**Record set**
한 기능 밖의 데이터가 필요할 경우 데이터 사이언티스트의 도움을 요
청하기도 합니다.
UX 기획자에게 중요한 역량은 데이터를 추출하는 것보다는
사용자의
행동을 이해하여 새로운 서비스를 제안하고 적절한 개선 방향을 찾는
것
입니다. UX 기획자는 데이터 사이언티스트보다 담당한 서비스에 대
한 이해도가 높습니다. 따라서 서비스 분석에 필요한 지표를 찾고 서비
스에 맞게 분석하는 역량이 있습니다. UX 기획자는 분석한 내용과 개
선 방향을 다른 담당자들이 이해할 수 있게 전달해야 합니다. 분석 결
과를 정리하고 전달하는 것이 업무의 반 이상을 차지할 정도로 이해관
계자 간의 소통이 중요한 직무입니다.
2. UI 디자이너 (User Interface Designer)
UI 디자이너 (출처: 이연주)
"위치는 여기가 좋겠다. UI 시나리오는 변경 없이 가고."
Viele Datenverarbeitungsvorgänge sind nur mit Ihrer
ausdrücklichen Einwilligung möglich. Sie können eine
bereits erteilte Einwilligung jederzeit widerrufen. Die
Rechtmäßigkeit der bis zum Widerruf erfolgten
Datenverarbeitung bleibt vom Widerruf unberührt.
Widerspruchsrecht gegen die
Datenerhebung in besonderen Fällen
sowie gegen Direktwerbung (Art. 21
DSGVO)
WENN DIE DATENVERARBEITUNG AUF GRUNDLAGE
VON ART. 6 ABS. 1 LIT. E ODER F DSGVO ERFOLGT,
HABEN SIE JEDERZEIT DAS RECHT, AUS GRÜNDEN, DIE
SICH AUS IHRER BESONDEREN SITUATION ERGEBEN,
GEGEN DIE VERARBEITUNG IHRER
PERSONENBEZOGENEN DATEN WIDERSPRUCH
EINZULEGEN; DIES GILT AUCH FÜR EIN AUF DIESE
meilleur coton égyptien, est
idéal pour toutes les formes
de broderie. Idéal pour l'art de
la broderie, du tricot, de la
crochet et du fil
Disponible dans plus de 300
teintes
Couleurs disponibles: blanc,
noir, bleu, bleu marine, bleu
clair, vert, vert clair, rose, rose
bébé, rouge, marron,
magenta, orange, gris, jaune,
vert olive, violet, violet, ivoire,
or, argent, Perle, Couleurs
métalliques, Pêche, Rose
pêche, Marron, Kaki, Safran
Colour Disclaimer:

**Request**
Could you reproduce every line of the listing above without changing anything?

**Response**
한 기능 밖의 데이터가 필요할 경우 데이터 사이언티스트의 도움을 요
청하기도 합니다.
UX 기획자에게 중요한 역량은 데이터를 추출하는 것보다는
사용자의
행동을 이해하여 새로운 서비스를 제안하고 적절한 개선 방향을 찾는
것
입니다. UX 기획자는 데이터 사이언티스트보다 담당한 서비스에 대
한 이해도가 높습니다. 따라서 서비스 분석에 필요한 지표를 찾고 서비
스에 맞게 분석하는 역량이 있습니다. UX 기획자는 분석한 내용과 개
선 방향을 다른 담당자들이 이해할 수 있게 전달해야 합니다. 분석 결
과를 정리하고 전달하는 것이 업무의 반 이상을 차지할 정도로 이해관
계자 간의 소통이 중요한 직무입니다.
2. UI 디자이너 (User Interface Designer)
UI 디자이너 (출처: 이연주)
"위치는 여기가 좋겠다. UI 시나리오는 변경 없이 가고."
Viele Datenverarbeitungsvorgänge sind nur mit Ihrer
ausdrücklichen Einwilligung möglich. Sie können eine
bereits erteilte Einwilligung jederzeit widerrufen. Die
Rechtmäßigkeit der bis zum Widerruf erfolgten
Datenverarbeitung bleibt vom Widerruf unberührt.
Widerspruchsrecht gegen die
Datenerhebung in besonderen Fällen
sowie gegen Direktwerbung (Art. 21
DSGVO)
WENN DIE DATENVERARBEITUNG AUF GRUNDLAGE
VON ART. 6 ABS. 1 LIT. E ODER F DSGVO ERFOLGT,
HABEN SIE JEDERZEIT DAS RECHT, AUS GRÜNDEN, DIE
SICH AUS IHRER BESONDEREN SITUATION ERGEBEN,
GEGEN DIE VERARBEITUNG IHRER
PERSONENBEZOGENEN DATEN WIDERSPRUCH
EINZULEGEN; DIES GILT AUCH FÜR EIN AUF DIESE
meilleur coton égyptien, est
idéal pour toutes les formes
de broderie. Idéal pour l'art de
la broderie, du tricot, de la
crochet et du fil
Disponible dans plus de 300
teintes
Couleurs disponibles: blanc,
noir, bleu, bleu marine, bleu
clair, vert, vert clair, rose, rose
bébé, rouge, marron,
magenta, orange, gris, jaune,
vert olive, violet, violet, ivoire,
or, argent, Perle, Couleurs
métalliques, Pêche, Rose
pêche, Marron, Kaki, Safran
Colour Disclaimer:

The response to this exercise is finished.